The mathematics of this tree can become incredibly complicated. But, significantly, the hierarchical structure of compositional functions mirrors the architecture of deep neural networks—a dense web of layered connections. And it just so happens that computational tasks that involve classifying patterns composed of constituent parts— like recognizing the features of a school bus or a face in an array of pixels—are described by compositional functions, too. Something about this hand-in-glove “fit” among the structures of deep neural networks, compositional functions, and pattern-recognition tasks causes the curse of dimensionality to disappear.
Not only does Poggio’s theory provide a roadmap for what kinds of problems deep-learning networks are ideally equipped to solve—it also sheds light on what kinds of tasks these networks probably won’t handle especially well. In an age when “artificial intelligence” is often hyped as a technological panacea, Poggio’s work demystifies neural networks. “There’s often a suggestion that there is something ‘magical’ in the way deep-learning systems can learn,” says Rosasco. “This paper is basically saying, ‘Okay, there are also some other theoretical considerations that actually seem to be able to, at least qualitatively, make sense of this.’” In other words, if a complicated task or problem can be described using compositional functions, a deep neural network may be the best computational tool to approach it with. But if the problem’s complexity doesn’t match the language of compositional functions, neural networks won’t “magically” handle it any better than other computer architectures will.
Poggio’s other two theoretical papers also use clever mathematics to attempt to bring some other “magical”- seeming features of deep neural networks down to earth. The second paper uses an algebra concept called Bezout’s theorem to explain how these networks can be successfully trained (or “optimized”) using what conventional statistics practices would deem to be low-quality data; the third explains why deep-learning systems, once trained, are able to make relatively accurate predictions about data they haven’t been exposed to before using a method that Poggio likens to a machine-learning version of Occam’s razor (the philosophical principle that states that simpler explanations for a phenomenon are more likely to be true than complicated ones).
For Poggio, the implications of these theories raise “some interesting philosophical questions” about the similarities between our own brains and the deep neural networks that “crudely” (in his words) model them. The fact that both deep-learning networks and our own cognitive machinery seem to “prefer” processing compositional functions, for example, strikes Poggio as more than mere coincidence. “For certain problems like vision, it’s kind of obvious that you can recognize objects and then put them together in a scene,” he says. “Text and speech have this structure, too.
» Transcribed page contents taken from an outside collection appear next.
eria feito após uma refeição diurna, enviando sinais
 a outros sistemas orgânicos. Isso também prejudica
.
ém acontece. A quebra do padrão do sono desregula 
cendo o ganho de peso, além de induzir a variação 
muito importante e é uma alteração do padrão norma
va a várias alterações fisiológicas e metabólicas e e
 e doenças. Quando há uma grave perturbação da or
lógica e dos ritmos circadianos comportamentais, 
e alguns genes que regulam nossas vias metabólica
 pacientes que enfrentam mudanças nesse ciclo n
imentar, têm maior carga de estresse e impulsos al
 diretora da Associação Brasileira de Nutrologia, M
You have letters, you have words, then you compose words in sentences, sentences in paragraphs, and so on. Compositionality is what language is.” If deep neural networks and our own brains are “wired up” in similar ways, Poggio says, “then you would expect our brains to do well with problems that are compositional”—just as deep-learning systems do.
Can a working theory of deep neural networks begin to crack the puzzle of intelligence itself? “Success stories in this area are not that many,” admits Rosasco. “But Tommy [Poggio] is older and braver than me, so I decided, ‘Yeah, I’ll follow him into it.’” Speaking for himself, Poggio certainly sounds like an enthusiastic pioneer. “You want a theory for two reasons,” he asserts. “One is basic curiosity: Why does it work? The second reason is hope: that it can tell you where to go next.”